The superior correlation observed with [89Zr]Zr-IL-23p19 PET imaging likely results from its direct targeting of IL-23p19, a critical cytokine involved in the IL-23/Th17 axis and a well-known driver of intestinal inflammation. By selectively binding to this inflammation-associated biomarker, the antibody enables accurate detection and quantification of inflamed lesions, thereby outperforming the metabolic imaging capabilities of [18F]FSPG. Taken together, these data support the application of [89Zr]Zr-IL-23p19 PET imaging as a highly promising, biologically specific tool for non-invasive assessment and monitoring of intestinal inflammation in preclinical IBD models.

In summary, this study demonstrates that [89Zr]Zr-IL-23p19 antibody enables sensitive and specific PET/MR imaging of intestinal inflammation in a preclinical DSS-induced IBD model. The radiolabeled antibody exhibited excellent radiochemical purity, favorable biodistribution, and superior lesion-to-background contrast compared to the conventional metabolic tracer [18F]FSPG. Quantitative imaging parameters, including SUVmean and lesion-to-muscle ratios, strongly correlated with disease activity, highlighting the potential of [89Zr]Zr-IL-23p19 as a non-invasive biomarker for assessing inflammation severity and progression.

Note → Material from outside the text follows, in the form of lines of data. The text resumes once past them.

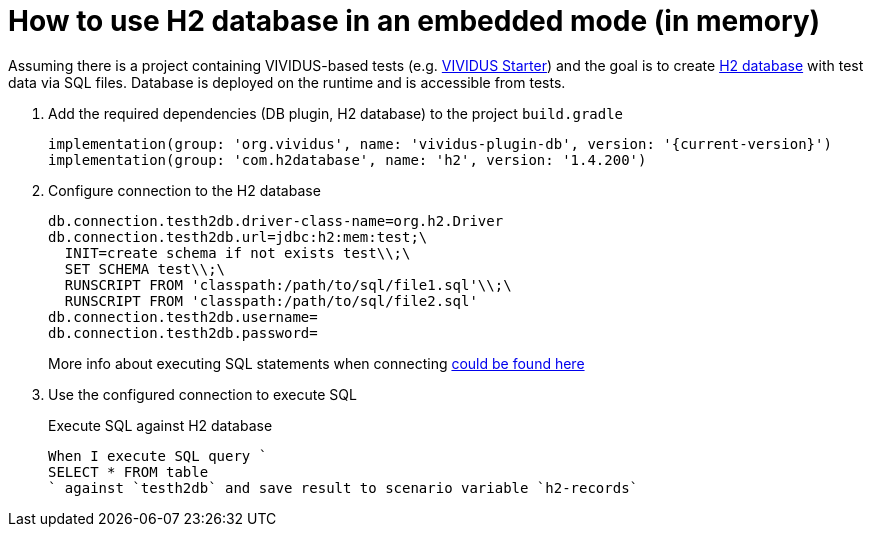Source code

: = How to use H2 database in an embedded mode (in memory)

Assuming there is a project containing VIVIDUS-based tests
(e.g. https://github.com/vividus-framework/vividus-starter[VIVIDUS Starter])
and the goal is to create https://h2database.com/html/features.html#feature_list[H2 database]
with test data via SQL files. Database is deployed on the runtime and is accessible from tests.

. Add the required dependencies (DB plugin, H2 database) to the project `build.gradle`
+
[source,gradle,subs="attributes+"]
----
implementation(group: 'org.vividus', name: 'vividus-plugin-db', version: '{current-version}')
implementation(group: 'com.h2database', name: 'h2', version: '1.4.200')
----

. Configure connection to the H2 database
+
[source,properties]
----
db.connection.testh2db.driver-class-name=org.h2.Driver
db.connection.testh2db.url=jdbc:h2:mem:test;\
  INIT=create schema if not exists test\\;\
  SET SCHEMA test\\;\
  RUNSCRIPT FROM 'classpath:/path/to/sql/file1.sql'\\;\
  RUNSCRIPT FROM 'classpath:/path/to/sql/file2.sql'
db.connection.testh2db.username=
db.connection.testh2db.password=
----
+
More info about executing SQL statements when connecting
https://h2database.com/html/features.html#execute_sql_on_connection[could be found here]

. Use the configured connection to execute SQL
+
.Execute SQL against H2 database
[source,gherkin]
----
When I execute SQL query `
SELECT * FROM table
` against `testh2db` and save result to scenario variable `h2-records`
----
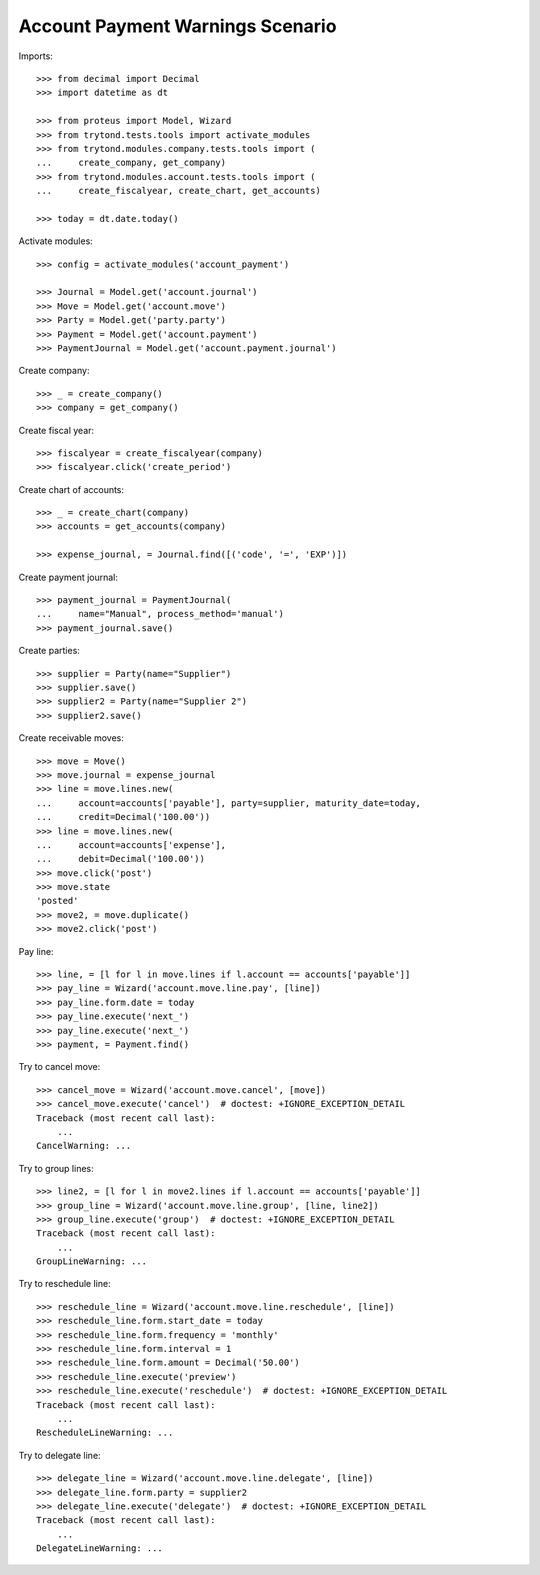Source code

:=================================
Account Payment Warnings Scenario
=================================

Imports::

    >>> from decimal import Decimal
    >>> import datetime as dt

    >>> from proteus import Model, Wizard
    >>> from trytond.tests.tools import activate_modules
    >>> from trytond.modules.company.tests.tools import (
    ...     create_company, get_company)
    >>> from trytond.modules.account.tests.tools import (
    ...     create_fiscalyear, create_chart, get_accounts)

    >>> today = dt.date.today()

Activate modules::

    >>> config = activate_modules('account_payment')

    >>> Journal = Model.get('account.journal')
    >>> Move = Model.get('account.move')
    >>> Party = Model.get('party.party')
    >>> Payment = Model.get('account.payment')
    >>> PaymentJournal = Model.get('account.payment.journal')

Create company::

    >>> _ = create_company()
    >>> company = get_company()

Create fiscal year::

    >>> fiscalyear = create_fiscalyear(company)
    >>> fiscalyear.click('create_period')

Create chart of accounts::

    >>> _ = create_chart(company)
    >>> accounts = get_accounts(company)

    >>> expense_journal, = Journal.find([('code', '=', 'EXP')])

Create payment journal::

    >>> payment_journal = PaymentJournal(
    ...     name="Manual", process_method='manual')
    >>> payment_journal.save()

Create parties::

    >>> supplier = Party(name="Supplier")
    >>> supplier.save()
    >>> supplier2 = Party(name="Supplier 2")
    >>> supplier2.save()

Create receivable moves::

    >>> move = Move()
    >>> move.journal = expense_journal
    >>> line = move.lines.new(
    ...     account=accounts['payable'], party=supplier, maturity_date=today,
    ...     credit=Decimal('100.00'))
    >>> line = move.lines.new(
    ...     account=accounts['expense'],
    ...     debit=Decimal('100.00'))
    >>> move.click('post')
    >>> move.state
    'posted'
    >>> move2, = move.duplicate()
    >>> move2.click('post')

Pay line::

    >>> line, = [l for l in move.lines if l.account == accounts['payable']]
    >>> pay_line = Wizard('account.move.line.pay', [line])
    >>> pay_line.form.date = today
    >>> pay_line.execute('next_')
    >>> pay_line.execute('next_')
    >>> payment, = Payment.find()

Try to cancel move::

    >>> cancel_move = Wizard('account.move.cancel', [move])
    >>> cancel_move.execute('cancel')  # doctest: +IGNORE_EXCEPTION_DETAIL
    Traceback (most recent call last):
        ...
    CancelWarning: ...

Try to group lines::

    >>> line2, = [l for l in move2.lines if l.account == accounts['payable']]
    >>> group_line = Wizard('account.move.line.group', [line, line2])
    >>> group_line.execute('group')  # doctest: +IGNORE_EXCEPTION_DETAIL
    Traceback (most recent call last):
        ...
    GroupLineWarning: ...

Try to reschedule line::

    >>> reschedule_line = Wizard('account.move.line.reschedule', [line])
    >>> reschedule_line.form.start_date = today
    >>> reschedule_line.form.frequency = 'monthly'
    >>> reschedule_line.form.interval = 1
    >>> reschedule_line.form.amount = Decimal('50.00')
    >>> reschedule_line.execute('preview')
    >>> reschedule_line.execute('reschedule')  # doctest: +IGNORE_EXCEPTION_DETAIL
    Traceback (most recent call last):
        ...
    RescheduleLineWarning: ...

Try to delegate line::

    >>> delegate_line = Wizard('account.move.line.delegate', [line])
    >>> delegate_line.form.party = supplier2
    >>> delegate_line.execute('delegate')  # doctest: +IGNORE_EXCEPTION_DETAIL
    Traceback (most recent call last):
        ...
    DelegateLineWarning: ...
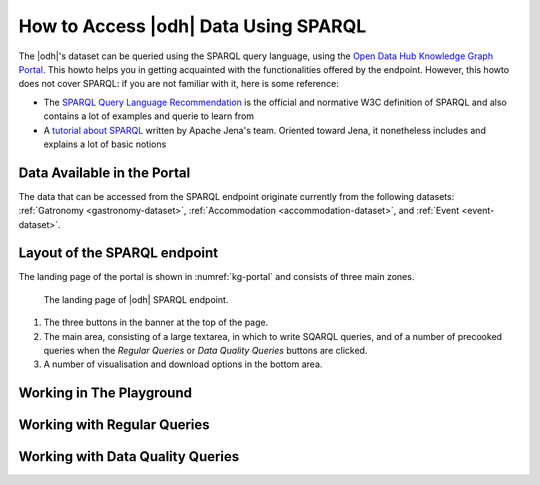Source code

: How to Access |odh| Data Using SPARQL
=====================================

.. versionadded:: 202101

The |odh|\'s dataset can be queried using the SPARQL query language,
using the `Open Data Hub Knowledge Graph Portal
<https://sparql.opendatahub.bz.it/>`_. This howto helps you in getting
acquainted with the functionalities offered by the endpoint. However,
this howto does not cover SPARQL: if you are not familiar with it,
here is some reference:

* The `SPARQL Query Language Recommendation
  <https://www.w3.org/TR/sparql11-query/>`_ is the official and
  normative W3C definition of SPARQL and also contains a lot of
  examples and querie to learn from

* A `tutorial about SPARQL
  <https://jena.apache.org/tutorials/sparql.html>`_ written by Apache
  Jena's team. Oriented toward Jena, it nonetheless includes and
  explains a lot of basic notions

   
Data Available in the Portal
----------------------------

The data that can be accessed from the SPARQL endpoint originate
currently from the following datasets: :ref:`Gatronomy
<gastronomy-dataset>`, :ref:`Accommodation <accommodation-dataset>`,
and :ref:`Event <event-dataset>`.
  
Layout of the SPARQL endpoint
-----------------------------

The landing page of the portal is shown in :numref:`kg-portal` and consists of three main
zones.

.. _kg-portal:

.. figure:: /images/kg-portal.png

   The landing page of |odh| SPARQL endpoint.

1. The three buttons in the banner at the top of the page.

   .. panels::
      :container: container-fluid pb-3
      :column: col-lg-4 col-md-4 col-sm-6 col-xs-12 p-2
      :header: bg-light text-center


      Playground
      ^^^^^^^^^^
      
      The `Playground` is a space in which to freely write SPARQL
      queries against the |odh| datasets. It is most suited for users
      that already know SPARQL and how to use it to interact with |odh|\.
      +++
      See section :ref:`playground`.
      
      ---
      Regular Queries
      ^^^^^^^^^^^^^^^

      `Regular Queries` are a sample queries that can be used either 
      standalone, to gather example data, or can be edited and
      modified to tweak the results.  
      +++

      See section :ref:`regular-queries`.
      
      ---
      Data Quality Queries
      ^^^^^^^^^^^^^^^^^^^^

      Similar to Regular Queries, `Data Quality Queries` are precooked
      queries that will gather data, but with an emphasis on their
      quality. They can be used to check whether some of the data are
      incomplete. 
      +++
      See section :ref:`data-quality-queries`.

      
2. The main area, consisting of a large textarea, in which to write
   SQARQL queries, and of a number of precooked queries when the `Regular
   Queries` or `Data Quality Queries` buttons are clicked.

   
3. A number of visualisation and download options in the bottom area.

.. _playground:

Working in The Playground
-------------------------


.. _regular-queries:

Working with Regular Queries
----------------------------

.. _data-quality-queries:

Working with Data Quality Queries
---------------------------------
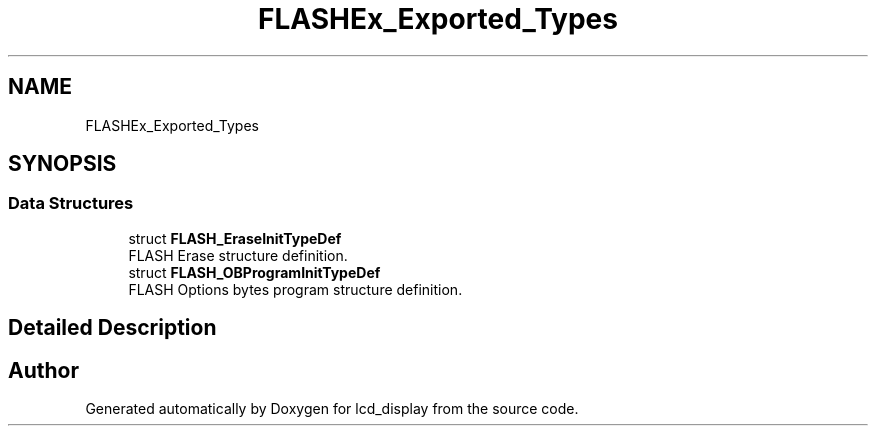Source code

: .TH "FLASHEx_Exported_Types" 3 "Thu Oct 29 2020" "lcd_display" \" -*- nroff -*-
.ad l
.nh
.SH NAME
FLASHEx_Exported_Types
.SH SYNOPSIS
.br
.PP
.SS "Data Structures"

.in +1c
.ti -1c
.RI "struct \fBFLASH_EraseInitTypeDef\fP"
.br
.RI "FLASH Erase structure definition\&. "
.ti -1c
.RI "struct \fBFLASH_OBProgramInitTypeDef\fP"
.br
.RI "FLASH Options bytes program structure definition\&. "
.in -1c
.SH "Detailed Description"
.PP 

.SH "Author"
.PP 
Generated automatically by Doxygen for lcd_display from the source code\&.
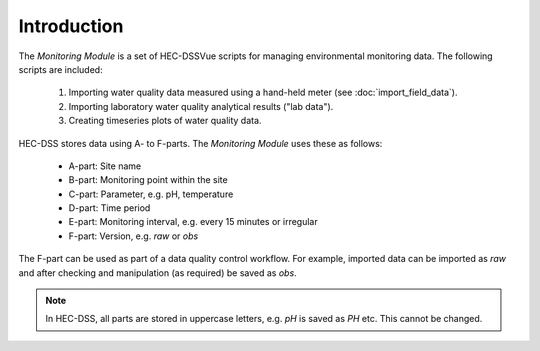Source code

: Introduction
============

The `Monitoring Module` is a set of HEC-DSSVue scripts for managing 
environmental monitoring data. The following scripts are included:

 1. Importing water quality data measured using a hand-held meter (see 
    :doc:`import_field_data`).
 2. Importing laboratory water quality analytical results ("lab data").
 3. Creating timeseries plots of water quality data.

HEC-DSS stores data using A- to F-parts. The `Monitoring Module` uses these as 
follows:

 - A-part: Site name
 - B-part: Monitoring point within the site
 - C-part: Parameter, e.g. pH, temperature
 - D-part: Time period
 - E-part: Monitoring interval, e.g. every 15 minutes or irregular
 - F-part: Version, e.g. `raw` or `obs`

The F-part can be used as part of a data quality control workflow. For example, 
imported data can be imported as `raw` and after checking and manipulation (as
required) be saved as `obs`.

.. note::

   In HEC-DSS, all parts are stored in uppercase letters, e.g. `pH` is saved as
   `PH` etc. This cannot be changed.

This targeted immuno-PET approach may offer a valuable tool not only for diagnosing and monitoring chronic intestinal inflammation but also for evaluating IL-23, targeted therapeutic strategies. Nonetheless, several limitations should be acknowledged. First, while the DSS-induced colitis model reflects many aspects of human IBD, it does not fully capture the immunological and pathological complexity of the clinical condition, which may affect translational applicability. Second, imaging was performed at fixed time points with a single antibody dose, limiting assessment of optimal imaging windows and dose-response dynamics. Third, the inherent long circulation time and slow clearance of antibody-based tracers, while suitable for preclinical imaging, may pose challenges for clinical use in time-sensitive diagnostic workflows.

Finally, although IL-23p19 is a critical mediator of IBD pathogenesis, additional inflammatory pathways likely contribute to disease heterogeneity and may warrant further exploration through multiplexed imaging approaches. We also acknowledge that ex vivo intestinal PET imaging would enhance the validation of ROI-derived in vivo PET data and help reduce variability in lesion analysis. While this was not performed in the current study, future work will incorporate ex vivo intestinal PET or organ-level biodistribution analysis to support and extend our in vivo findings. In addition, comprehensive ex vivo biodistribution studies will be essential for accurately quantifying tracer uptake in non-target tissues and for further confirming the specificity of [89Zr]Zr-IL-23p19.

Future studies should also explore the utility of this imaging platform for monitoring therapeutic response, assessing alternative antibody formats (e.g., fragments or nanobodies), and enabling extended time-point imaging to support clinical translation in IBD management.